### TASK TO COMPLETE
List, from the lines below, each one with "Полная" in it.

### RAW DATA
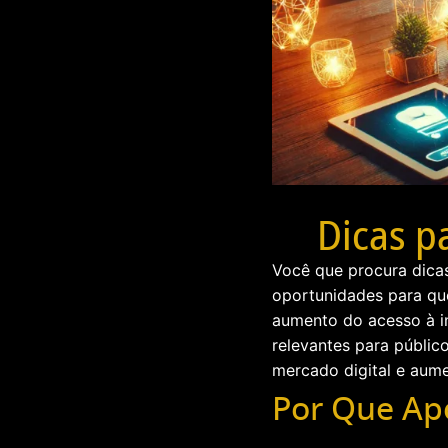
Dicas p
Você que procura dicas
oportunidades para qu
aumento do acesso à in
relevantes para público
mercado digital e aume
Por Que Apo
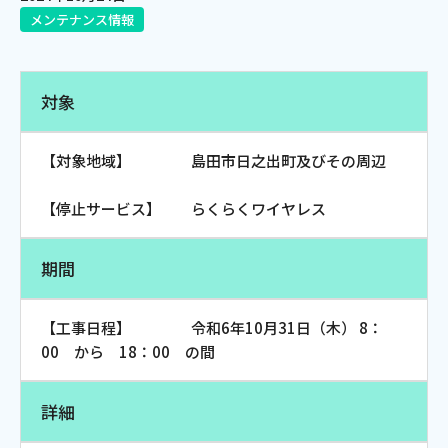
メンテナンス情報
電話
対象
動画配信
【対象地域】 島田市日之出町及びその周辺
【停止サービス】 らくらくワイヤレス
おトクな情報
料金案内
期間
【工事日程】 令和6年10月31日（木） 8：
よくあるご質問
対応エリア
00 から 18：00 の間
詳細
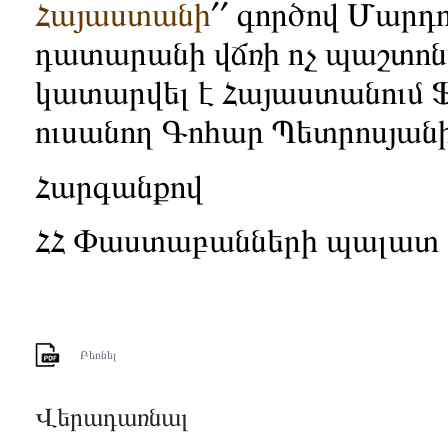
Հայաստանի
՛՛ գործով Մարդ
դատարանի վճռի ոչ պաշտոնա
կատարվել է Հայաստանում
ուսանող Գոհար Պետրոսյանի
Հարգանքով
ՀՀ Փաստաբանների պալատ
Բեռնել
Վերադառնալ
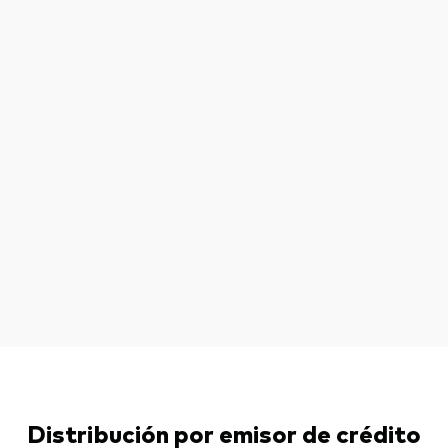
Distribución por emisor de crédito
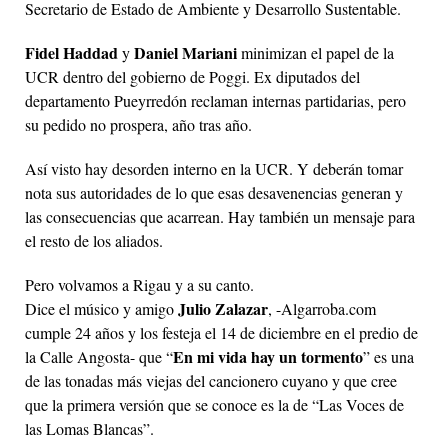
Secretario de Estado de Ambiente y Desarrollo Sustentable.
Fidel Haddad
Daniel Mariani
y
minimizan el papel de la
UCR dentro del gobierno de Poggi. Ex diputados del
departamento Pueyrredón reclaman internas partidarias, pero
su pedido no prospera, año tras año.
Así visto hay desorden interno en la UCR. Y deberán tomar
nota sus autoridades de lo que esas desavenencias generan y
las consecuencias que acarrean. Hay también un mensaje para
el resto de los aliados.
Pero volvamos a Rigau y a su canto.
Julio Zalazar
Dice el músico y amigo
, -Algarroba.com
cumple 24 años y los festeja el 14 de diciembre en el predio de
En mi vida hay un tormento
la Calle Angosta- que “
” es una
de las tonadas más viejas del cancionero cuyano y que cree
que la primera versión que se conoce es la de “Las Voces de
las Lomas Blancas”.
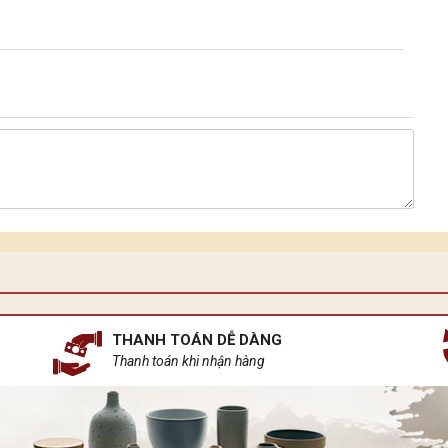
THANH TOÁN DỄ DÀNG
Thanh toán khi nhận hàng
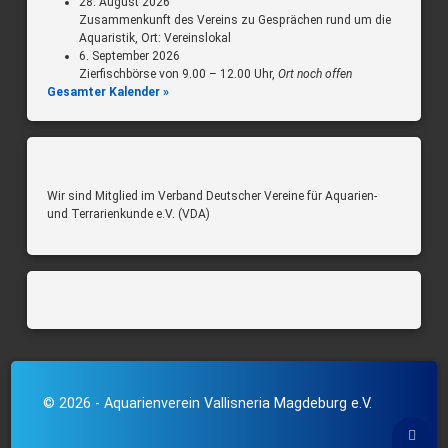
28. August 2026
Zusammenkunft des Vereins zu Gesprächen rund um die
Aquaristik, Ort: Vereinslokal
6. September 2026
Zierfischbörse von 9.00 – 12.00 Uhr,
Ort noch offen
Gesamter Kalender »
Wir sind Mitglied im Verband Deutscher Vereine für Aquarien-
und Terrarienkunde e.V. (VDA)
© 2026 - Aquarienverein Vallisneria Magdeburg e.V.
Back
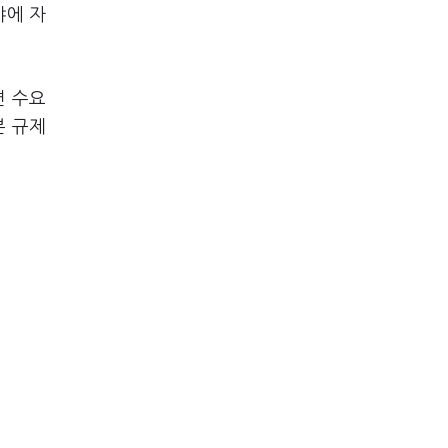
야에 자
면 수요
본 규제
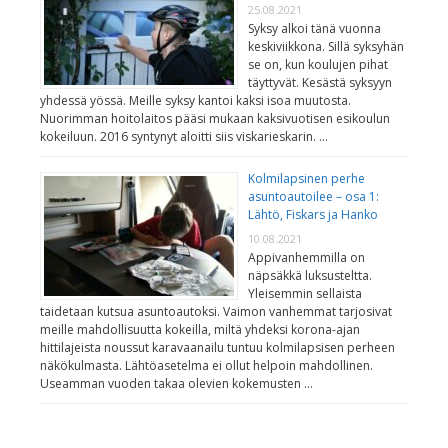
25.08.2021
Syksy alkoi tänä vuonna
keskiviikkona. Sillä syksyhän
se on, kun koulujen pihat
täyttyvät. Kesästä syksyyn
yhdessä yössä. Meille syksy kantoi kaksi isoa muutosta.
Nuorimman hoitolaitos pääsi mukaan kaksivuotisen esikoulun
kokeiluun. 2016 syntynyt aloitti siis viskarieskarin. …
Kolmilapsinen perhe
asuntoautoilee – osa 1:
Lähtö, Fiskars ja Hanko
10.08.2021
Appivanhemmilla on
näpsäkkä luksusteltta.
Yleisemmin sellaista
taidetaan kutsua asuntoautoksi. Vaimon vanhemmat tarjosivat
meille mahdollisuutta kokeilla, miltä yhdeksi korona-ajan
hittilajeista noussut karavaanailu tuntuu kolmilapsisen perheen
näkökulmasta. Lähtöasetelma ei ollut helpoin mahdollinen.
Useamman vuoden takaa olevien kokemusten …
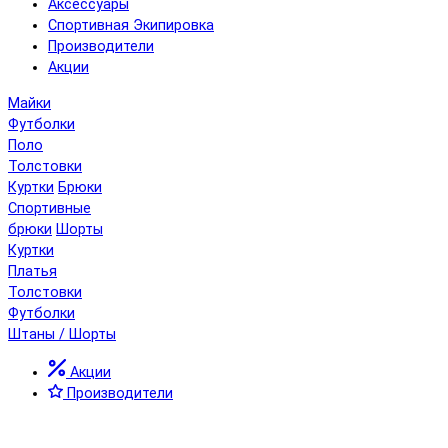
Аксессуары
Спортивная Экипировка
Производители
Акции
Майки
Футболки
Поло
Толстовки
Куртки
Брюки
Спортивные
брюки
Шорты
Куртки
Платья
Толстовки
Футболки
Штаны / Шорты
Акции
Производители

--

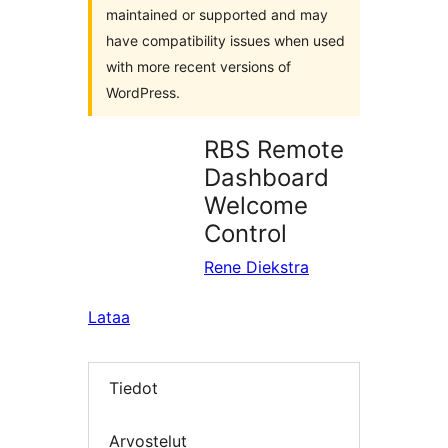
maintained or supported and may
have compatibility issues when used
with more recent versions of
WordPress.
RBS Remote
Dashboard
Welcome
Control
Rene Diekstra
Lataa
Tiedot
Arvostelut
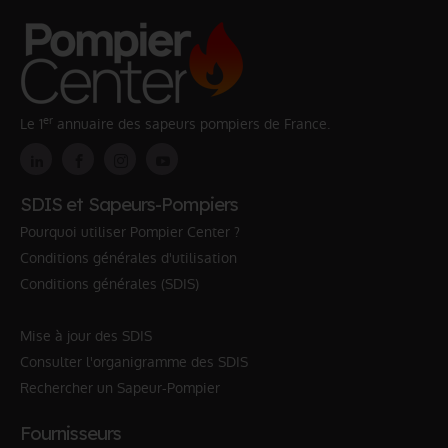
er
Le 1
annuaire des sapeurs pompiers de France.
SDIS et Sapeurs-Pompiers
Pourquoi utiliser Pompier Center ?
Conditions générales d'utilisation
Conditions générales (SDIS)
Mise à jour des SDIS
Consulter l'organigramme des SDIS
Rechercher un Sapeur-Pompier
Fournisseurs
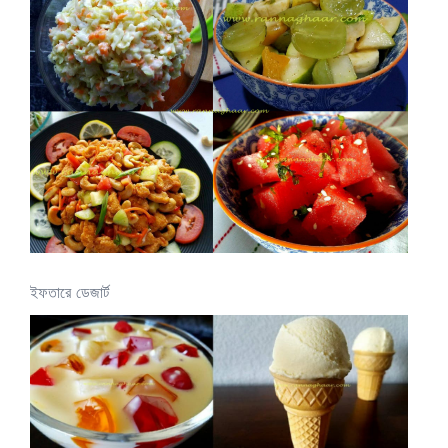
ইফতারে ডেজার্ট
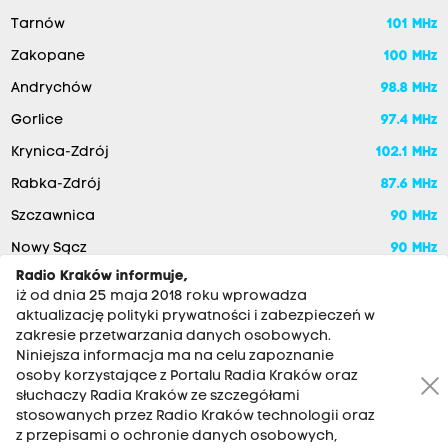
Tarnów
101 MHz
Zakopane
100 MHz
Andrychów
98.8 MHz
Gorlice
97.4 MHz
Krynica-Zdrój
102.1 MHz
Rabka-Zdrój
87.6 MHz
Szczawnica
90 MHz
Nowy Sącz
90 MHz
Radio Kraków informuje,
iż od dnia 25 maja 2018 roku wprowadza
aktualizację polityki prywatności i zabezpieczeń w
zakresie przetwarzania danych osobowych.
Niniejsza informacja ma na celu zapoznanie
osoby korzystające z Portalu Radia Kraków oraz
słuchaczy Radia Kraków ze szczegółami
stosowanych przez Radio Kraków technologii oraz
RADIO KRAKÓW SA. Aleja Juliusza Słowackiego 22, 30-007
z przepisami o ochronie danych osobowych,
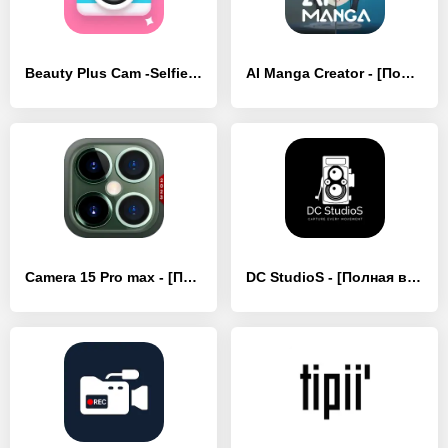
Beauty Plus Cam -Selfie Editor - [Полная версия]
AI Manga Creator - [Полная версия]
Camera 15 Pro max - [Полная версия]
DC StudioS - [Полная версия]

### REPLY
Beauty Plus Cam -Selfie Editor - [Полная версия]
AI Manga Creator - [Полная версия]
Camera 15 Pro max - [Полная версия]
DC StudioS - [Полная версия]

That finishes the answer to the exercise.